Zufriedenstellend verlaufen bzw. verliefen zwei grossen Leitungsumlegungen. Während jene in Tägerschen (Firma Kindlimann) nach jahrelanger Verzögerung nun im Januar begonnen wurde, konnte in Märwil, dank frühzeitiger Planung und dem guten Einverständnis aller Beteiligten, das Projekt bereits ausgeführt werden. Erfreulich ist auch die finanzielle Situation der RVM Süd, konnte doch Finanzchef Goar Schweizer einen Nettogewinn von 32906 Franken vorlegen; und dies, nachdem bereits vorschriftsmässig 15 Prozent der Erträge aus dem Wasserverkauf, also 112100 Franken, dem Erneuerungsfonds zugeschrieben worden waren.

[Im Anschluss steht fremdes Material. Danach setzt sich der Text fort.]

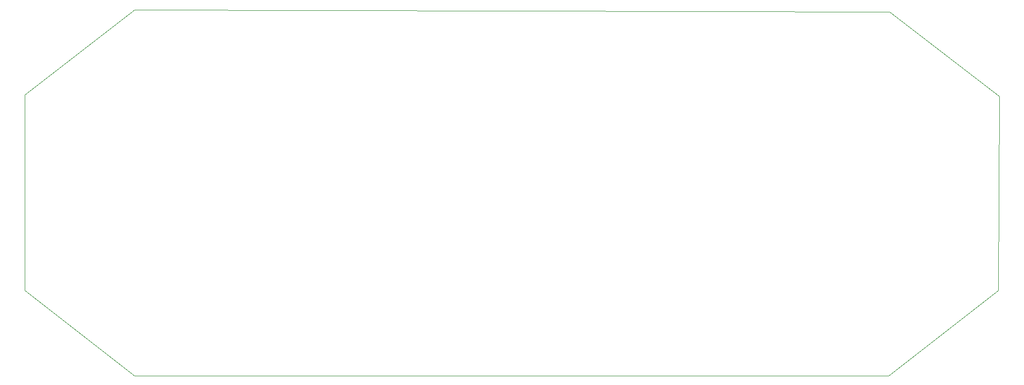
<source format=gbr>
%TF.GenerationSoftware,KiCad,Pcbnew,7.0.6-7.0.6~ubuntu20.04.1*%
%TF.CreationDate,2023-07-11T10:17:37+02:00*%
%TF.ProjectId,output_panel2023-07-11_081728.4517270000,6f757470-7574-45f7-9061-6e656c323032,rev?*%
%TF.SameCoordinates,Original*%
%TF.FileFunction,Profile,NP*%
%FSLAX45Y45*%
G04 Gerber Fmt 4.5, Leading zero omitted, Abs format (unit mm)*
G04 Created by KiCad (PCBNEW 7.0.6-7.0.6~ubuntu20.04.1) date 2023-07-11 10:17:37*
%MOMM*%
%LPD*%
G01*
G04 APERTURE LIST*
%TA.AperFunction,Profile*%
%ADD10C,0.100000*%
%TD*%
G04 APERTURE END LIST*
D10*
X1850000Y-6070000D02*
X50000Y-4670000D01*
X14250000Y-6070000D02*
X1850000Y-6070000D01*
X16050000Y-4670000D02*
X14250000Y-6070000D01*
X14270000Y-90000D02*
X16070000Y-1480000D01*
X16070000Y-1480000D02*
X16050000Y-4670000D01*
X50000Y-4670000D02*
X50000Y-1450000D01*
X50000Y-1450000D02*
X1850000Y-50000D01*
X1850000Y-50000D02*
X14270000Y-90000D01*
X1850000Y-6070000D02*
X50000Y-4670000D01*
X14250000Y-6070000D02*
X1850000Y-6070000D01*
X16050000Y-4670000D02*
X14250000Y-6070000D01*
X14270000Y-90000D02*
X16070000Y-1480000D01*
X16070000Y-1480000D02*
X16050000Y-4670000D01*
X50000Y-4670000D02*
X50000Y-1450000D01*
X50000Y-1450000D02*
X1850000Y-50000D01*
X1850000Y-50000D02*
X14270000Y-90000D01*
M02*

</source>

Letztes, intensives Arbeitsjahr

Willi Meienberger erklärte, dass ihn sein letztes Jahr als Wasserwart richtig gefordert habe. «Die Wintermonate waren zu nass und die Sommermonate zu trocken.» Die Arbeitsschwerpunkte hätten zum einen in der Einführung seines Nachfolgers Florian Schär (ab 1.  März) in die diversen Arbeitsschritte und zum anderen im Unterhalt des Leitungsnetzes, in der Qualitätssicherung und der allgemeinen Bewirtschaftung gelegen. Andreas Widmer liess es sich nicht nehmen, Willi Meienberger für seine langjährigen Dienste (seit 1992) mit einem Präsent zu danken.

Keinerlei Überraschungen gab es bei den Wahlen in den Verwaltungsrat. Nicht nur Präsident Andreas Widmer, sondern auch alle wieder Kandidierenden wurden für eine weitere Amtszeit einstimmig gewählt. Für den demissionierenden Othmar Schmid (Gemeindepräsident Amlikon-Bissegg) rückte neu Urs Zurbuchen (Gemeinderat Amlikon-Bissegg) ebenso einstimmig nach.